Campaign strategy: Erdoğan encouraged a “camp mentality” through his strategy of demonising, polarising and stigmatising the opposition. The opposition’s belief that forging an alliance of parties with different political views would overcome the “camp mentality” turned out to be mistaken. Kılıçdaroğlu’s Alevi identity was seen as a liability, as it diverged from the Sunni state tradition inherited from the Ottoman Em­pire. Erdoğan’s campaign, on the other hand, was polarising but much more cohe­sive, placing particular emphasis on tradi­tional Islam, family values and national security (manifested in anti-PKK operations). Consequently, the opposition’s hopes of persuading conservative voters to sup­port the parties of the Nation’s Alliance were in vain.

Nationalism: Erdoğan skilfully combined his promise of modernisation and prosperity with a demonstration of “national great­ness” building on the past glory of the Otto­man Empire and projecting power inter­nationally (in Syria, Libya and the Cauca­sus). He portrayed himself as a powerful statesman and arbitrator in international conflicts, for example in the grain deal between Ukraine and Russia, and as a solid defender of national interests (for example vetoing Sweden’s accession to NATO). By emphasising the independence of Turkey’s defence industry from the United States and the European Union, Erdoğan also catered to the nationalists’ longing for national greatness.

Political cohesion: Bickering over Kılıçdaroğlu’s candidacy between the six opposition leaders created a negative image of instability and chaos, and fears over a Kılıçdaroğlu presidency and a parliamentary majority for the Nation Alliance. The governing bloc was socio-politically and ideologically more coherent than the oppo­sition and succeeded in presenting itself as the guarantor of continuity and stability.

The new cabinet

Erdoğan announced his new cabinet on 3 June. From the previous cabinet only the health and tourism ministers retained their positions Much like their predecessors, most the new ministers are technocrats and bureaucrats without distinct political pro­files. The few ministers that do have a poli­tical background are not powerful figures. They are relatively unknown to the general public, and reliant on Erdoğan for their political careers.

If we are to anticipate Erdoğan’s policy choices and understand the evolving power dynamics within the ruling circle, it is use­ful to examine the personnel choices a little more closely. Erdoğan’s decision-making process is opaque and unpredictable. He is prone to make radical changes overnight. Relevant institutions are often kept in the dark and decisions are taken by a tight circle. The profiles of the new ministers give an indication of how the policy line will evolve, with two new appointments attracting particular attention.

* [Data extracts]
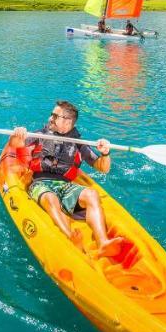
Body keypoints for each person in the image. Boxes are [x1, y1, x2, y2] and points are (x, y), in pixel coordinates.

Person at [8, 101, 126, 256]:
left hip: (65, 185)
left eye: (55, 116)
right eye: (52, 114)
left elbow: (103, 168)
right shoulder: (41, 134)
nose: (50, 118)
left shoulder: (78, 143)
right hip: (40, 182)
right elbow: (15, 144)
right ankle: (70, 237)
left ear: (67, 122)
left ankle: (103, 243)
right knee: (51, 199)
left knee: (91, 194)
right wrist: (17, 134)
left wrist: (105, 153)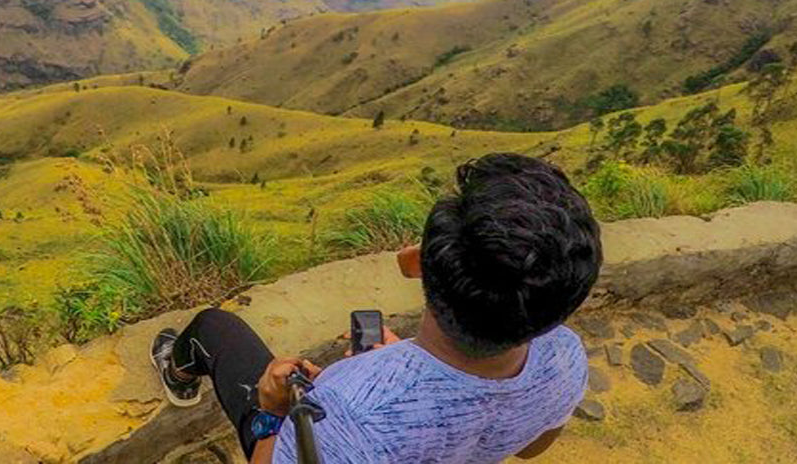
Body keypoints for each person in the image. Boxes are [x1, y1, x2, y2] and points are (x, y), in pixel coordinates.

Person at [150, 153, 602, 463]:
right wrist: (395, 365)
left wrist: (274, 410)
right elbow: (530, 449)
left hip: (327, 426)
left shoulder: (346, 407)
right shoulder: (565, 357)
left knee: (215, 327)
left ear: (419, 263)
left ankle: (178, 373)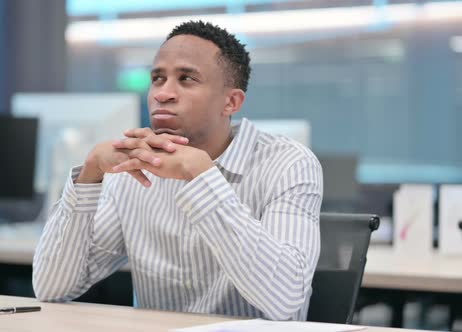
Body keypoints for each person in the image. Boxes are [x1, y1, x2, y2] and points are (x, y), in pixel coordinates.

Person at [33, 20, 323, 321]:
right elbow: (52, 288)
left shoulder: (288, 164)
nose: (163, 93)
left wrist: (202, 178)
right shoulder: (134, 172)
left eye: (186, 79)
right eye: (158, 79)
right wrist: (90, 174)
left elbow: (285, 299)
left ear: (231, 102)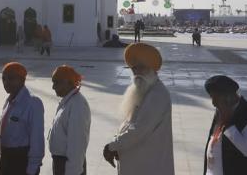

* [Tasks and exercises]
[A] Answer these from the text on Erdoğan's campaign and cabinet:
(i) On what date did Erdoğan announce his new cabinet?
(ii) Which ministers from the previous cabinet kept their positions?
(iii) What accession did Erdoğan veto as an example of defending national interests?
[B] Please list every place named in the text on Erdoğan's campaign and cabinet as a setting where Turkey projected power internationally.
[C] Write out the text on Erdoğan's campaign and cabinet between "Political cohesion: Bickering" and "continuity and stability.", inclusive.
The records were taken from a different source than the text.

* [Outputs in order]
[A]
(i) 3 June
(ii) The health and tourism ministers
(iii) Sweden's accession to NATO

[B] Syria, Libya, the Caucasus

[C]
Political cohesion: Bickering over Kılıçdaroğlu’s candidacy between the six opposition leaders created a negative image of instability and chaos, and fears over a Kılıçdaroğlu presidency and a parliamentary majority for the Nation Alliance. The governing bloc was socio-politically and ideologically more coherent than the oppo­sition and succeeded in presenting itself as the guarantor of continuity and stability.